THE NEXT FIFTEEN YEARS
THE NEXT FIFTEEN YEARS
I have been amazed of late at how many people have asked me, “What are your plans for the next fifteen years?” Perhaps they see the new building completed, the campuses in place and the Student and Children’s Ministries booming and wonder, “What is the next big thing for Christ Church?” Or perhaps they do the math and see that I have about fifteen years before mandatory retirement and are curious about what is in my head concerning it. So I have been thinking much about my plans for the next fifteen years.
Here are my plans:
1. Keep connecting people to Jesus
I plan to keep Christ Church focused upon our mission. “Keeping the main thing the main thing” and avoiding institutional distraction is my most important job as a senior pastor.
2. Stay relentless in my life’s work
I plan to keep working hard every single day. The age-old formula: “Success = Excellence over Time” is absolutely true. I discovered long ago that the only two things I can control are effort and attitude. I plan to be unrelenting concerning both!
3. Improve my preaching
I LOVE to preach and teach (though I am increasingly unsure of the difference). I don’t want to be a pulpit preacher in the next fifteen years who coasts off of what he has accomplished in the previous twenty-five. I want to get better, push the boundaries, trust the Holy Spirit for new insights and serve up every message I present homemade, tasty, hot and fresh!
4. Keep Christ Church healthy, growing, functional and vital
I love Christ Church. In many ways, this congregation has been my life’s work. I plan to effectively lead us so the church will continue to thrive in her mission and effectiveness long beyond when I have retired and people have forgotten my name.

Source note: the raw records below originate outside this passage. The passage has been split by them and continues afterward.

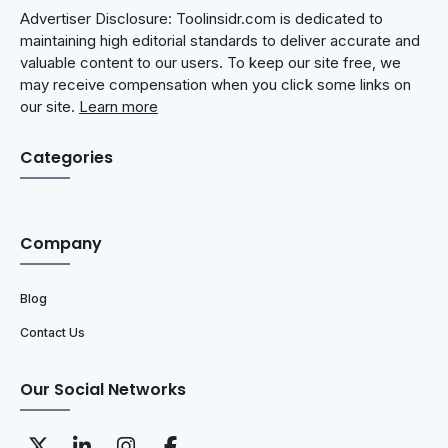
Advertiser Disclosure: Toolinsidr.com is dedicated to
maintaining high editorial standards to deliver accurate and
valuable content to our users. To keep our site free, we
may receive compensation when you click some links on
our site.
Learn more
Categories
Company
Blog
Contact Us
Our Social Networks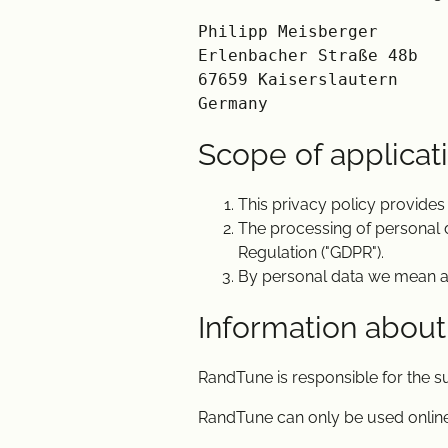
Philipp Meisberger

Erlenbacher Straße 48b

67659 Kaiserslautern

Scope of applicat
This privacy policy provides
The processing of personal 
Regulation ("GDPR").
By personal data we mean any 
Information about
RandTune is responsible for the 
RandTune can only be used online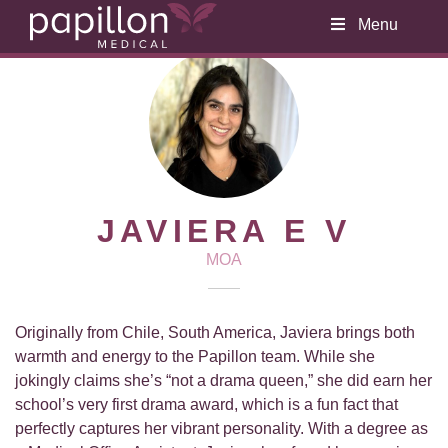
Menu
JAVIERA E V
MOA
Originally from Chile, South America, Javiera brings both
warmth and energy to the Papillon team. While she
jokingly claims she’s “not a drama queen,” she did earn her
school’s very first drama award, which is a fun fact that
perfectly captures her vibrant personality. With a degree as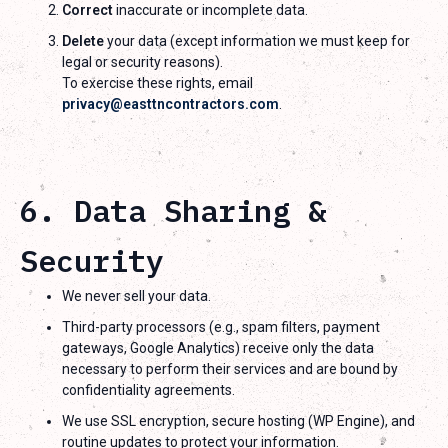
Correct
inaccurate or incomplete data.
Delete
your data (except information we must keep for
legal or security reasons).
To exercise these rights, email
privacy@easttncontractors.com
.
6. Data Sharing &
Security
We never sell your data.
Third-party processors (e.g., spam filters, payment
gateways, Google Analytics) receive only the data
necessary to perform their services and are bound by
confidentiality agreements.
We use SSL encryption, secure hosting (WP Engine), and
routine updates to protect your information.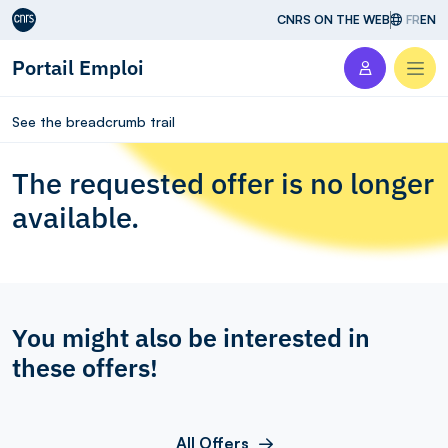
Aller au contenu
CNRS ON THE WEB
FR
EN
Portail Emploi
Men
See the breadcrumb trail
The requested offer is no longer
available.
You might also be interested in
these offers!
All Offers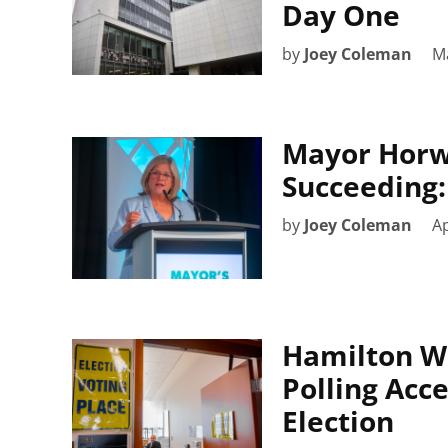
Day One
by
Joey Coleman
Ma
Mayor Horw
Succeeding: 
by
Joey Coleman
Ap
Hamilton Wi
Polling Acc
Election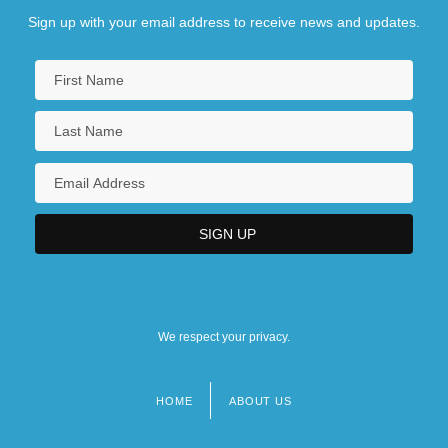
Sign up with your email address to receive news and updates.
We respect your privacy.
HOME
ABOUT US
Footer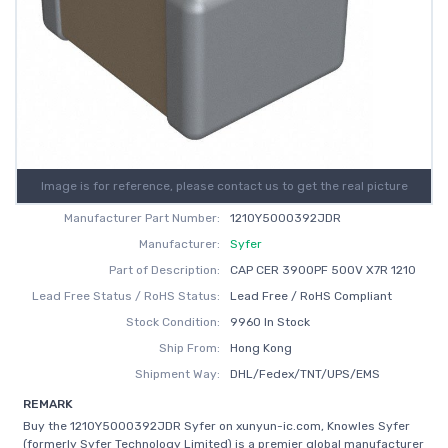
Image is for reference, please contact us to get the real picture
Manufacturer Part Number:
1210Y5000392JDR
Manufacturer:
Syfer
Part of Description:
CAP CER 3900PF 500V X7R 1210
Lead Free Status / RoHS Status:
Lead Free / RoHS Compliant
Stock Condition:
9960 In Stock
Ship From:
Hong Kong
Shipment Way:
DHL/Fedex/TNT/UPS/EMS
REMARK
Buy the 1210Y5000392JDR Syfer on xunyun-ic.com, Knowles Syfer
(formerly Syfer Technology Limited) is a premier global manufacturer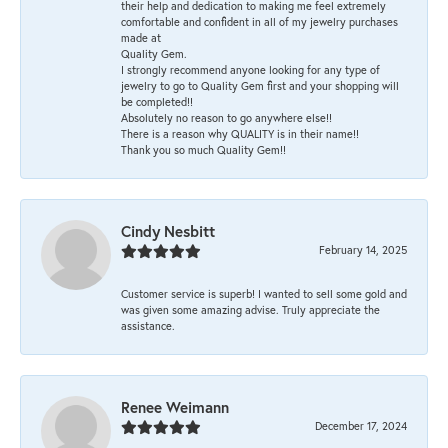
their help and dedication to making me feel extremely
comfortable and confident in all of my jewelry purchases
made at
Quality Gem.
I strongly recommend anyone looking for any type of
jewelry to go to Quality Gem first and your shopping will
be completed!!
Absolutely no reason to go anywhere else!!
There is a reason why QUALITY is in their name!!
Thank you so much Quality Gem!!
Cindy Nesbitt
February 14, 2025
Customer service is superb! I wanted to sell some gold and
was given some amazing advise. Truly appreciate the
assistance.
Renee Weimann
December 17, 2024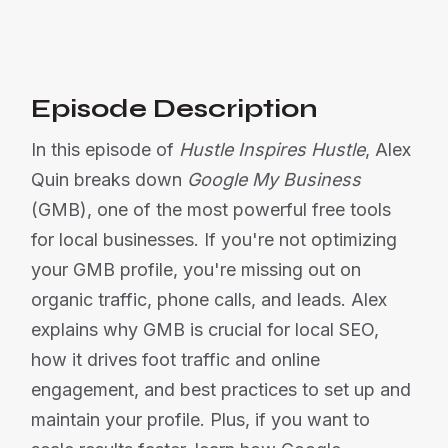
Or listen on:
Episode Description
In this episode of
Hustle Inspires Hustle
, Alex
Quin breaks down
Google My Business
(GMB), one of the most powerful free tools
for local businesses. If you're not optimizing
your GMB profile, you're missing out on
organic traffic, phone calls, and leads. Alex
explains why GMB is crucial for local SEO,
how it drives foot traffic and online
engagement, and best practices to set up and
maintain your profile. Plus, if you want to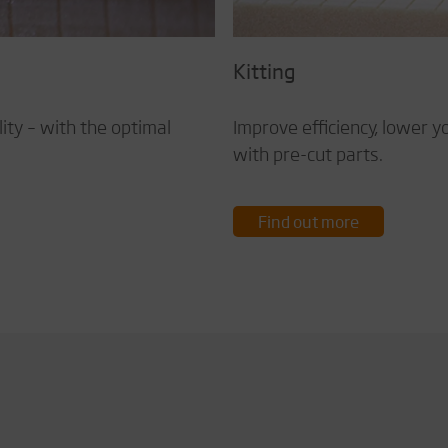
Kitting
ty – with the optimal
Improve efficiency, lower y
with pre-cut parts.
Find out more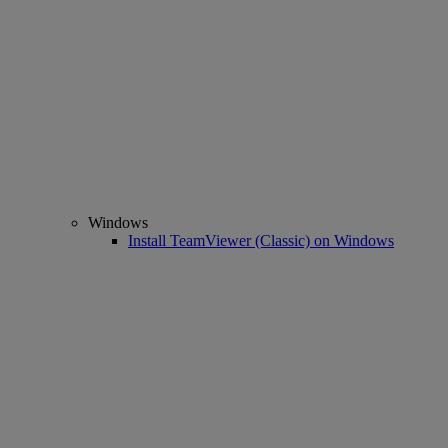
Windows
Install TeamViewer (Classic) on Windows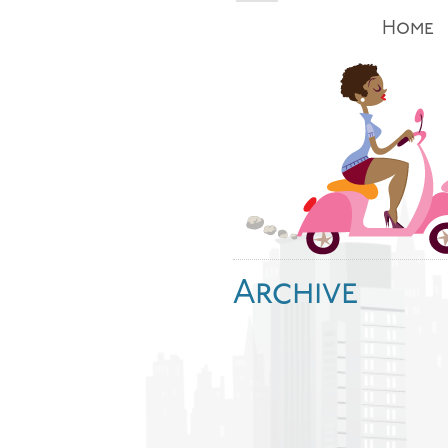
Home
Archive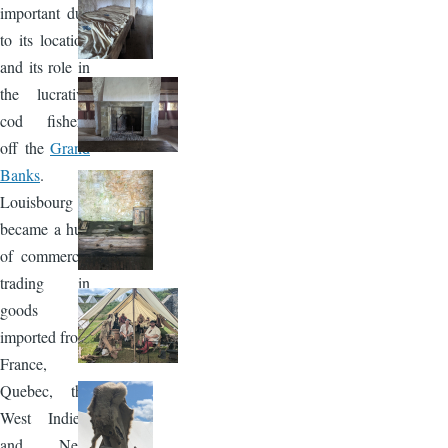
important due
to its location
and its role in
the lucrative
cod fishery
off the
Grand
Banks
.
Louisbourg
became a hub
of commerce,
trading in
goods
imported from
France,
Quebec, the
West Indies,
and New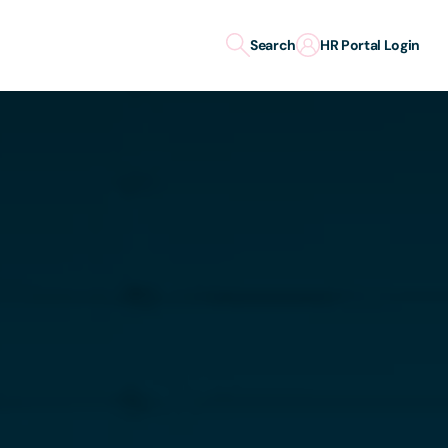
Search
HR Portal Login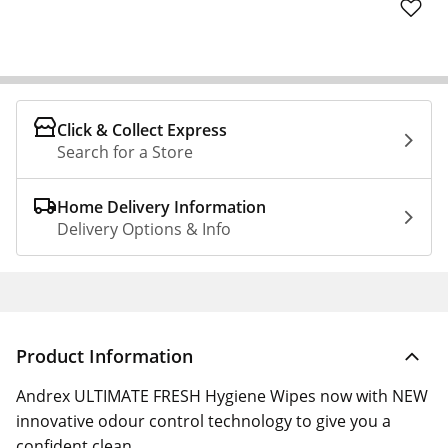
Click & Collect Express
Search for a Store
Home Delivery Information
Delivery Options & Info
Product Information
Andrex ULTIMATE FRESH Hygiene Wipes now with NEW
innovative odour control technology to give you a
confident clean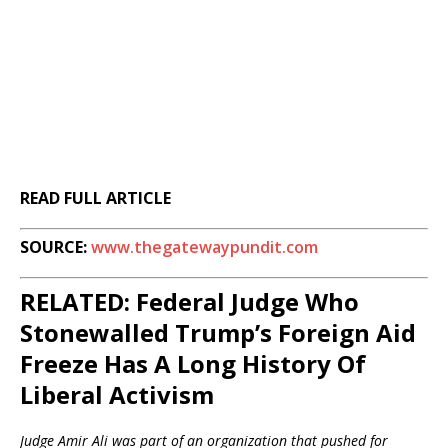
READ FULL ARTICLE
SOURCE:
www.thegatewaypundit.com
RELATED: Federal Judge Who
Stonewalled Trump’s Foreign Aid
Freeze Has A Long History Of
Liberal Activism
Judge Amir Ali was part of an organization that pushed for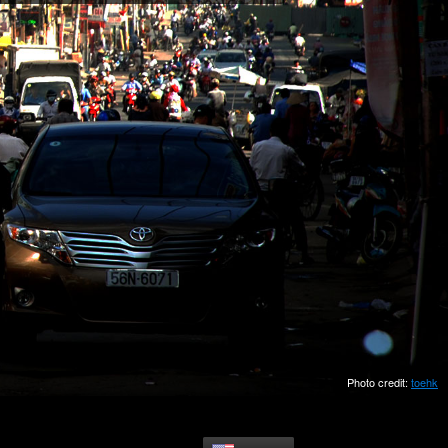
Photo credit:
toehk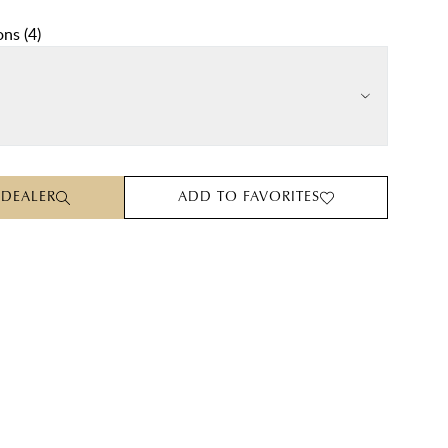
ons
(
4
)
 DEALER
ADD TO FAVORITES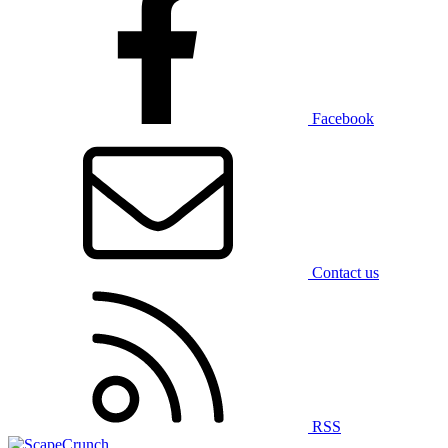
Facebook
Contact us
RSS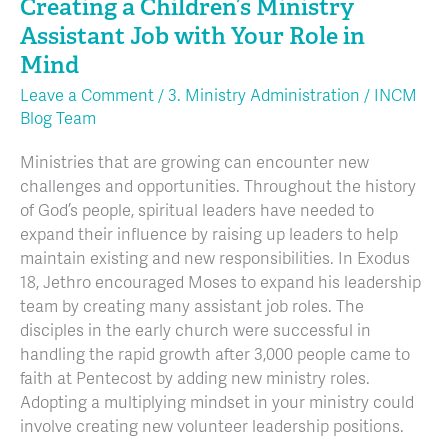
Creating a Children’s Ministry
Assistant Job with Your Role in
Mind
Leave a Comment
/
3. Ministry Administration
/
INCM
Blog Team
Ministries that are growing can encounter new
challenges and opportunities. Throughout the history
of God’s people, spiritual leaders have needed to
expand their influence by raising up leaders to help
maintain existing and new responsibilities. In Exodus
18, Jethro encouraged Moses to expand his leadership
team by creating many assistant job roles. The
disciples in the early church were successful in
handling the rapid growth after 3,000 people came to
faith at Pentecost by adding new ministry roles.
Adopting a multiplying mindset in your ministry could
involve creating new volunteer leadership positions.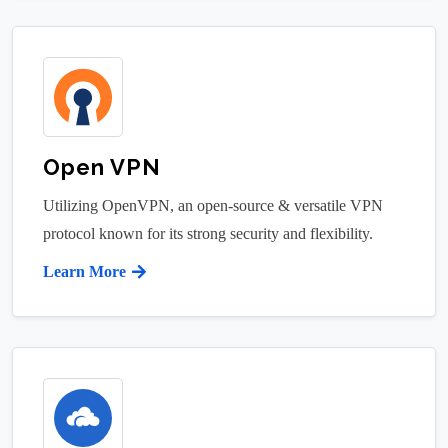
Open VPN
Utilizing OpenVPN, an open-source & versatile VPN
protocol known for its strong security and flexibility.
Learn More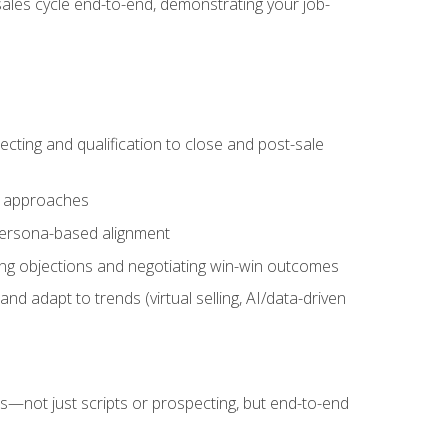
sales cycle end-to-end, demonstrating your job-
cting and qualification to close and post-sale
ng approaches
 persona-based alignment
ling objections and negotiating win-win outcomes
d adapt to trends (virtual selling, AI/data-driven
s—not just scripts or prospecting, but end-to-end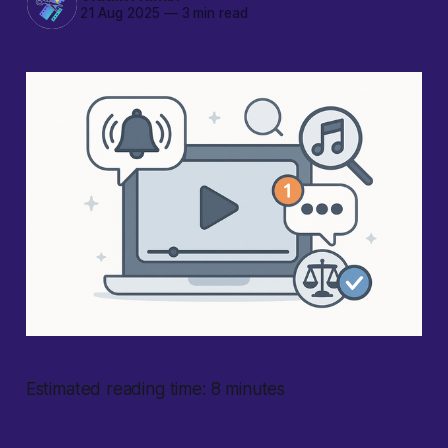
21 Aug 2025
—
3 min read
Estimated reading time: 8 minutes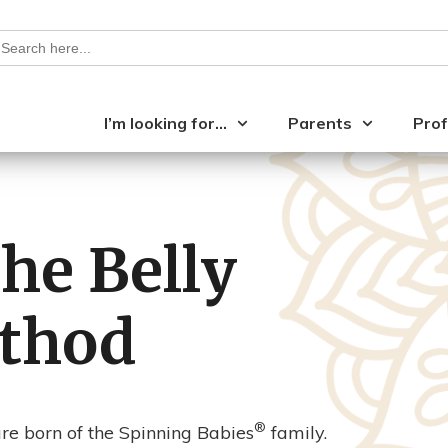
earch
or:
I’m looking for…
Parents
Prof
the Belly
thod
®
e born of the Spinning Babies
family.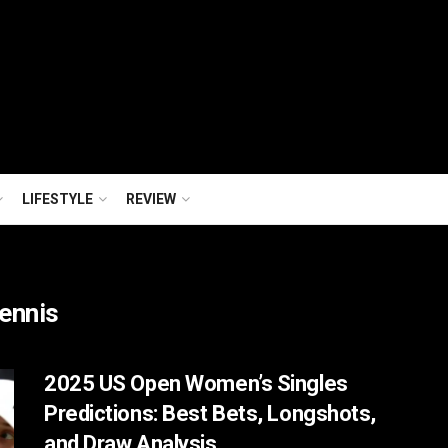
LIFESTYLE
REVIEW
Tennis
2025 US Open Women’s Singles
Predictions: Best Bets, Longshots,
and Draw Analysis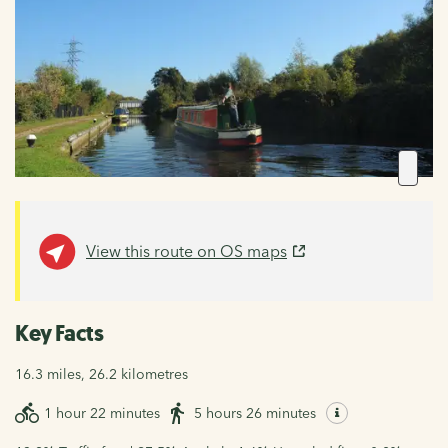
View this route on OS maps
Key Facts
16.3 miles, 26.2 kilometres
1 hour 22 minutes
5 hours 26 minutes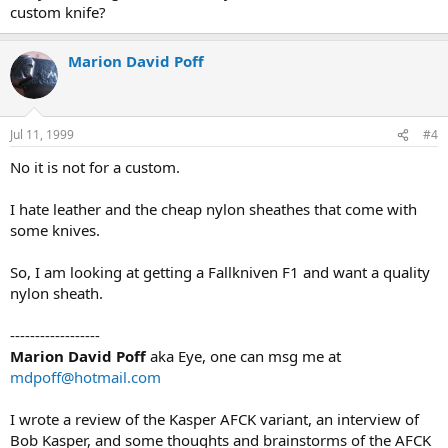
custom knife?
Marion David Poff
Jul 11, 1999
#4
No it is not for a custom.
I hate leather and the cheap nylon sheathes that come with
some knives.
So, I am looking at getting a Fallkniven F1 and want a quality
nylon sheath.
------------------
Marion David Poff
aka Eye, one can msg me at
mdpoff@hotmail.com
I wrote a review of the Kasper AFCK variant, an interview of
Bob Kasper, and some thoughts and brainstorms of the AFCK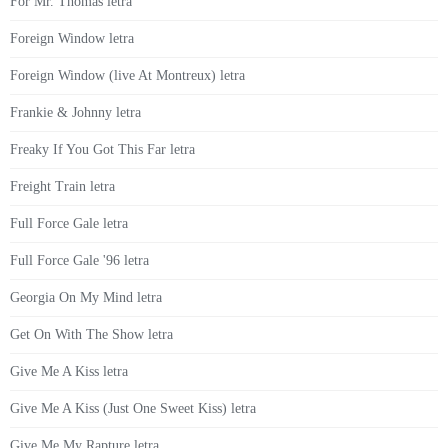
For Mr. Thomas letra
Foreign Window letra
Foreign Window (live At Montreux) letra
Frankie & Johnny letra
Freaky If You Got This Far letra
Freight Train letra
Full Force Gale letra
Full Force Gale '96 letra
Georgia On My Mind letra
Get On With The Show letra
Give Me A Kiss letra
Give Me A Kiss (Just One Sweet Kiss) letra
Give Me My Rapture letra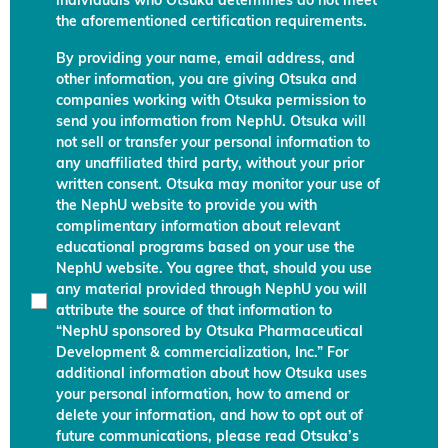
individuals who Otsuka determines do not meet
the aforementioned certification requirements.
By providing your name, email address, and
other information, you are giving Otsuka and
companies working with Otsuka permission to
send you information from NephU. Otsuka will
not sell or transfer your personal information to
any unaffiliated third party, without your prior
written consent. Otsuka may monitor your use of
the NephU website to provide you with
complimentary information about relevant
educational programs based on your use the
NephU website. You agree that, should you use
any material provided through NephU you will
attribute the source of that information to
“NephU sponsored by Otsuka Pharmaceutical
Development & commercialization, Inc.” For
additional information about how Otsuka uses
your personal information, how to amend or
delete your information, and how to opt out of
future communications, please read Otsuka’s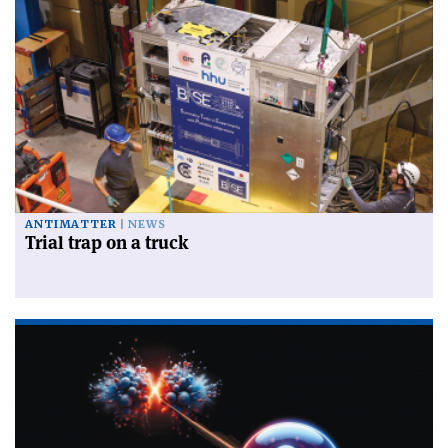
ANTIMATTER
NEWS
Trial trap on a truck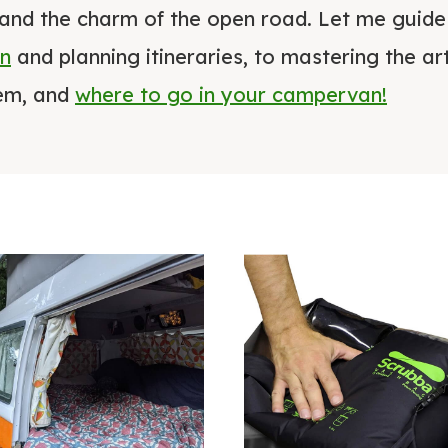
and the charm of the open road. Let me guid
an
and planning itineraries, to mastering the 
hem, and
where to go in your campervan!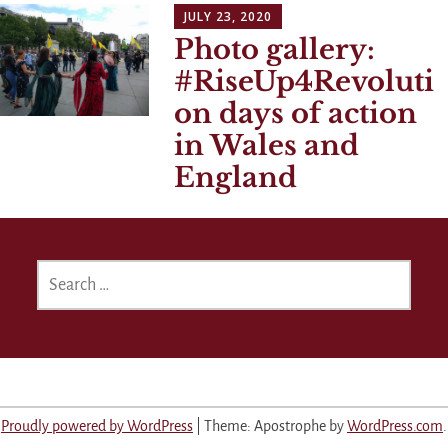
JULY 23, 2020
Photo gallery:
#RiseUp4Revoluti
on days of action
in Wales and
England
SEARCH
FOR:
Proudly powered by WordPress
|
Theme: Apostrophe by
WordPress.com
.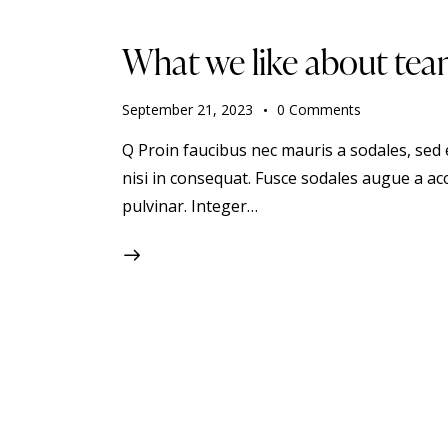
What we like about tea
September 21, 2023
0
Comments
Q Proin faucibus nec mauris a sodales, sed
nisi in consequat. Fusce sodales augue a acc
pulvinar. Integer…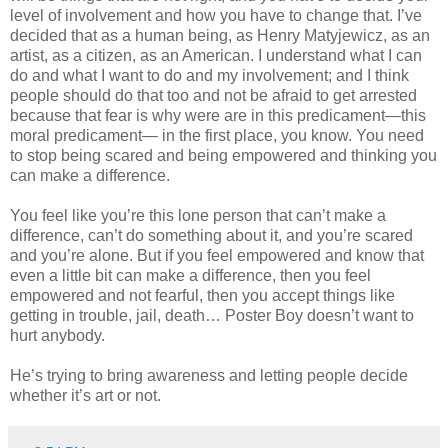
level of involvement and how you have to change that. I’ve
decided that as a human being, as Henry Matyjewicz, as an
artist, as a citizen, as an American. I understand what I can
do and what I want to do and my involvement; and I think
people should do that too and not be afraid to get arrested
because that fear is why were are in this predicament—this
moral predicament— in the first place, you know. You need
to stop being scared and being empowered and thinking you
can make a difference.
You feel like you’re this lone person that can’t make a
difference, can’t do something about it, and you’re scared
and you’re alone. But if you feel empowered and know that
even a little bit can make a difference, then you feel
empowered and not fearful, then you accept things like
getting in trouble, jail, death… Poster Boy doesn’t want to
hurt anybody.
He’s trying to bring awareness and letting people decide
whether it’s art or not.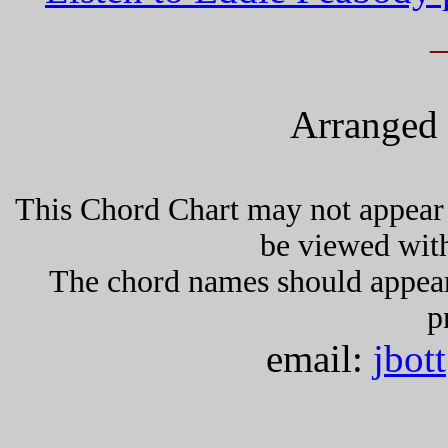
Arranged 
This Chord Chart may not appear 
be viewed wit
The chord names should appea
p
email:
jbot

5. Become a mentor to young pastors
Shifting from a player to a player-coach has been significantly easier than I anticipated. Pouring into promising young Christian leaders and watching them impact the world for Jesus is something I hope to continue well beyond my formal ministry years. Mentoring and coaching will be my professional legacy.
6. Be a good Christian
The past handful of years have brought unexpected challenges into my life that have necessitated personal growth in Christ. Had I written the script for my life, I would have edited out all the pain. But that pain has produced a more reflective, compassionate, humane and empathetic man as Christ has walked with me through it. I plan to know Jesus even better in the next fifteen years!
7. Give Melissa her best years
People outside of pastoral ministry can little imagine the stresses, sacrifices and challenges that are common to those who have obeyed God’s call. Melissa has been as much a part of the history here as I have been and I am grateful. Leading a congregation through change is hard and at times, Melissa has been placed on the back burner. I have some making up to do. I plan to be a better husband to her in the next fifteen than I have been in the previous thirty-three.
8. Be a great father and grandfather
I used to try to juggle my busy schedule. I stopped that a few years back. Now I attempt to be 100% present wherever I am. If I am at work, I am 100% engaged at work. If I am at home, I am 100% engaged there. I have four young grandchildren. I plan to be a major shaping force in their lives. 100%.
9. Enjoy every day of my life
Happiness is not something others give you, it is something you must choose for yourself. I choose to be happy these days in ways I didn’t know how when I was younger. I plan to enjoy sunsets, climb mountain trails, take pilgrimages to Israel, read great books, spend time with my family and schedule in plenty of adventures along the way!
10. Finish well
This is actually my number one plan. How tragic it would be to run the race well only to stumble at the finish line! I plan to make the next fifteen years the most successful years of my personal, professional and spiritual life!
The first four of these items would have been on my Top Ten list had I made it in 2001 but the next six represent a “transformation” of sorts. Now settled into my fifties, I am as passionate about my call as I have ever been. I have lost no drive from the early years, I am a whole lot smarter and have lost surprisingly little energy. But I am frankly more concerned about relationship, gratitude, life and legacy than I used to be. How do you truly thank a wife who has stuck with you through thick and thin? How do you make quality time for the people you love most and best? How do you ensure that you will forever be the “Great and Mighty Papa” to your grandchildren? How do you truly leave a leadership legacy beyond the point the Methodists tell you that you are too old to be a full-time pastor? How do you truly live each day to the fullest?
As I get older (and hopefully wiser), I am reminded that our legacies will not be defined by what we have accomplished (or even failed to accomplish), but by the investment we have made in the Kingdom of God and in the lives of others.
-Rev. Shane L. Bishop, A Distinguished Evangelist of the United Methodist Church, has been the Sr. Pastor of Christ Church in Fairview Heights, IL since 1997.